Downcast, Obi is bemused as to why he relocated to this part of the country ravaged by terrorism. His wife is forced to flee the north, but Obi is adamant to follow her footsteps. The insurgents visit him again to convince him to do their bidding and kill his little daughter while playing to teach him a lesson. They follow it up with another visit to finish him off.

The same story features another narrator, Ola, who relates her personal experiences with Obi. She begins: “I was never in support of Prof wanting us to move to that part of the country. But what did my opinion mean? All men I had ever known only seemed to care about one thing, and that was their own agenda” (p 24). The narrator blames Obi for paying deaf ears to relocate to the north, knowing the political tension and insurgency there. She has lived to tell the story. Perhaps cowardice has saved that.

The second story, “Love Letters and a Half” is a hybrid of short tales about relationships, presented in an epistolary form. Letter One, entitled “Chide and Ranti”, is dedicated to Ranti, and it’s about an exchange between two lovers professing love. Letter Two continues the scribal love affair replete with endearing metaphors and hyperboles, while Love Letter Three offers an intoxicating love variety and fantasies. The writer of the third letter carols: “I liked to compare us to things; the last time, it was the moon and the stars. You were the moon, and I, the stars… you were specially sent for me” (p 44).

The third short story in Party of One is a heartrending story about black profiling abroad – the trials of African immigrants in the Western world. For want of a better life, these Africans or their parents flee their homeland, where, unfortunately, they are not accorded the same respect accorded whites on foreign soil. Often stereotyped, these blacks are suspected of every crime committed and roped in. The white interrogator, Agent Harris, in this story, wants Chike, a Nigerian immigrant in the States, who has lived there for seven years, to own up to raping a white girl and killing her, to which Chike responds, “I didn’t do it. My hands have never held blood in them.” Chike’s alibi is that he was not at work when the said murder took place. We learn from the narrative that, sometimes, innocent blacks have gone to jail for crimes they never committed. 

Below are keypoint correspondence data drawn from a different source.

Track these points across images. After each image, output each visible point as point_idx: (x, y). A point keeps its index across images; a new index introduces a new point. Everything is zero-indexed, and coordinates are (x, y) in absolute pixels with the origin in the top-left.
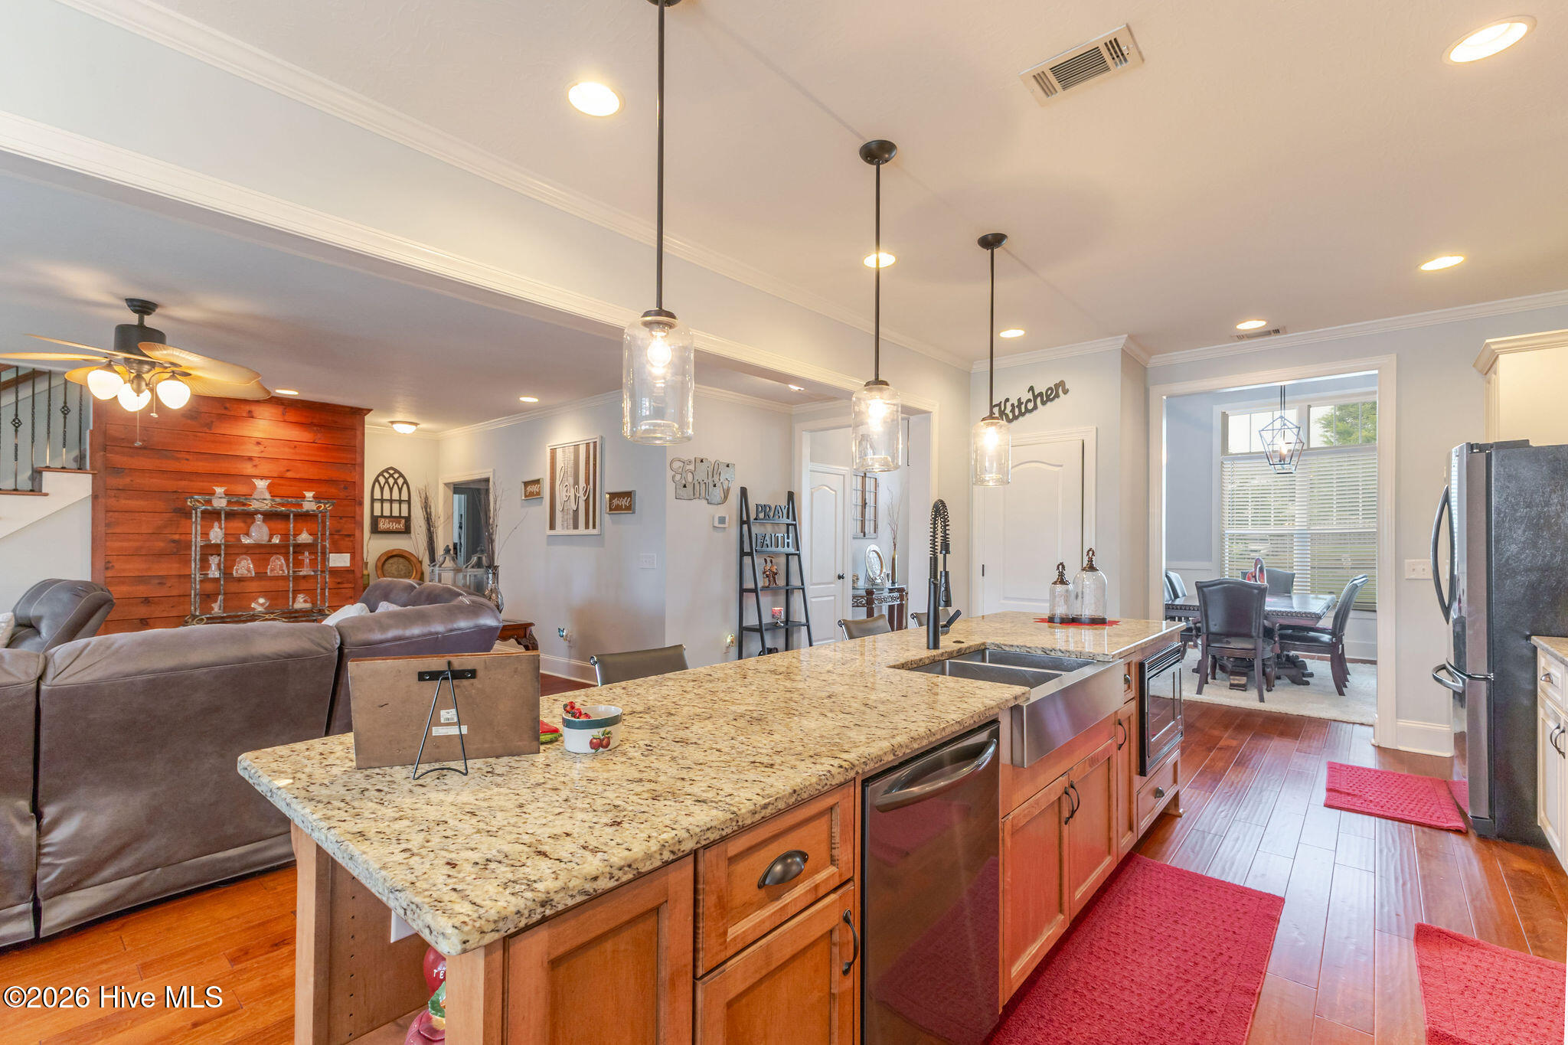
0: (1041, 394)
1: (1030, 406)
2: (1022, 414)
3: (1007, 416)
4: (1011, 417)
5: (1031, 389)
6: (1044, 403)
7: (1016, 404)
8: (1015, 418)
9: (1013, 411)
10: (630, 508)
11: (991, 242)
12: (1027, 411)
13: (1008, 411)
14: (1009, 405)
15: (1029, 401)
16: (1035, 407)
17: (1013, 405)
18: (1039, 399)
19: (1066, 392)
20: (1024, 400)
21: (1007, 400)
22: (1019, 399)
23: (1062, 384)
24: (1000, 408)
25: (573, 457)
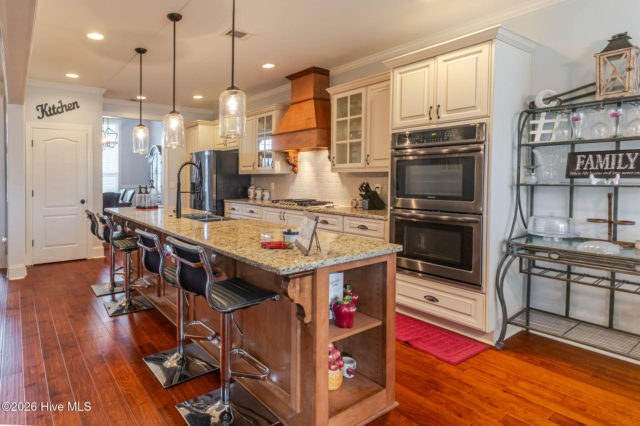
0: (65, 106)
1: (60, 110)
2: (55, 113)
3: (46, 113)
4: (49, 114)
5: (60, 102)
6: (67, 110)
7: (52, 108)
8: (51, 115)
9: (50, 110)
11: (141, 51)
12: (58, 112)
13: (47, 110)
14: (47, 107)
15: (59, 107)
16: (62, 111)
17: (50, 108)
18: (64, 108)
19: (78, 107)
20: (56, 106)
21: (46, 104)
22: (53, 106)
23: (76, 103)
24: (42, 108)
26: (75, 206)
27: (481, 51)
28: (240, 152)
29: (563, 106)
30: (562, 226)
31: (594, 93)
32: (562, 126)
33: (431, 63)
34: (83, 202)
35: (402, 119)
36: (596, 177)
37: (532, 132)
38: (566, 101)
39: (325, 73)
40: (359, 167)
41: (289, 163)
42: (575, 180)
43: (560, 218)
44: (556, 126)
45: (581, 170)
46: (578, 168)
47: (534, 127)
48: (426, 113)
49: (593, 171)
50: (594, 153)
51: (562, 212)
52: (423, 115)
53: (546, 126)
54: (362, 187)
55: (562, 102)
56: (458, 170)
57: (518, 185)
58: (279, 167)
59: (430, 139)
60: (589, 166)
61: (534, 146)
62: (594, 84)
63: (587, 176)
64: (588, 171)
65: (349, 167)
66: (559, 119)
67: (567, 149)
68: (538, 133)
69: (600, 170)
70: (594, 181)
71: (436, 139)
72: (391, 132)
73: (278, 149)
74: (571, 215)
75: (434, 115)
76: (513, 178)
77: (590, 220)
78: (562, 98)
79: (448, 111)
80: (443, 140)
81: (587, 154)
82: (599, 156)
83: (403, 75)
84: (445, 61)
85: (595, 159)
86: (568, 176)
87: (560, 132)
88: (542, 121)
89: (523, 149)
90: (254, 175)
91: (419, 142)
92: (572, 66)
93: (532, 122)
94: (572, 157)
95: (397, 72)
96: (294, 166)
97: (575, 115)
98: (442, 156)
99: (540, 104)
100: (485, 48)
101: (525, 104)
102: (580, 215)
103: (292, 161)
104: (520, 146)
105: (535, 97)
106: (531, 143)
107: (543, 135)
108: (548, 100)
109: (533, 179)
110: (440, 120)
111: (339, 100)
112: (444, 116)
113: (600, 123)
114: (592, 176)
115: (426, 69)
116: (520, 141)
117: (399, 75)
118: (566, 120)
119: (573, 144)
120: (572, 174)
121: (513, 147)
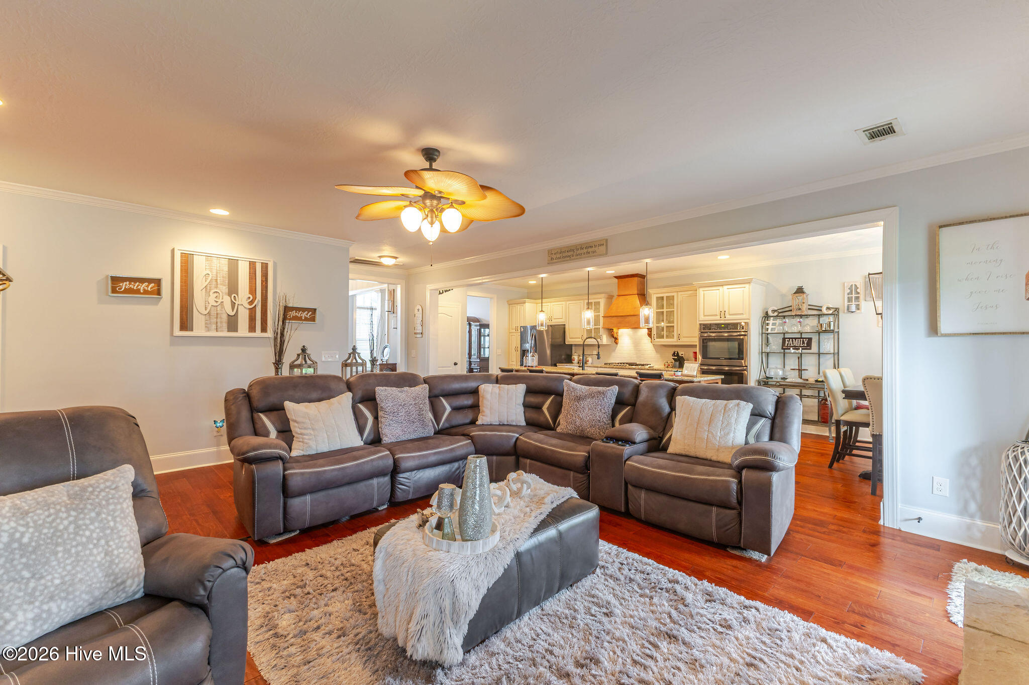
10: (313, 319)
25: (226, 269)
26: (450, 367)
27: (745, 287)
28: (567, 327)
29: (780, 316)
30: (781, 373)
31: (791, 310)
32: (780, 325)
33: (720, 288)
34: (456, 364)
35: (704, 316)
36: (793, 349)
37: (767, 327)
38: (781, 312)
39: (643, 277)
40: (673, 341)
41: (613, 337)
42: (786, 350)
43: (779, 369)
44: (777, 324)
45: (788, 346)
46: (786, 345)
47: (768, 324)
48: (718, 313)
49: (792, 346)
50: (792, 338)
51: (780, 366)
52: (716, 315)
53: (773, 324)
54: (674, 353)
55: (779, 313)
56: (736, 344)
57: (762, 353)
58: (605, 339)
59: (721, 328)
60: (790, 344)
61: (768, 334)
62: (791, 306)
63: (790, 349)
64: (790, 346)
65: (665, 341)
66: (778, 321)
67: (782, 336)
68: (770, 327)
69: (794, 346)
70: (793, 351)
71: (724, 328)
72: (698, 323)
73: (607, 327)
74: (784, 367)
75: (723, 316)
76: (759, 349)
77: (791, 369)
78: (780, 311)
79: (730, 315)
80: (728, 329)
81: (789, 338)
82: (794, 340)
83: (705, 292)
84: (728, 289)
85: (792, 341)
86: (782, 349)
87: (779, 328)
88: (771, 321)
89: (764, 335)
90: (575, 345)
91: (715, 329)
92: (783, 296)
93: (767, 322)
94: (784, 339)
95: (701, 289)
96: (616, 339)
97: (785, 320)
98: (725, 338)
99: (770, 313)
100: (747, 286)
101: (763, 312)
102: (788, 368)
103: (615, 335)
104: (762, 333)
105: (768, 309)
106: (767, 332)
107: (772, 329)
108: (774, 311)
109: (768, 350)
110: (726, 319)
111: (658, 298)
112: (728, 316)
113: (794, 324)
114: (791, 349)
115: (718, 291)
116: (762, 331)
117: (702, 292)
118: (781, 322)
119: (784, 334)
120: (785, 347)
121: (759, 334)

From the media res beginning of the story, Akede takes us back to Chike’s homeland, Nigeria, to juxtapose his conservative foundation, finding the love of his life, Kami, and pursuing his American dream. But the dream ends in a shocking deportation to Nigeria for a phantom crime. Life, the story tells us, is not always a bed of roses for the African immigrant seeking greener pastures abroad. Akede’s short stories are written in an inviting, racy language.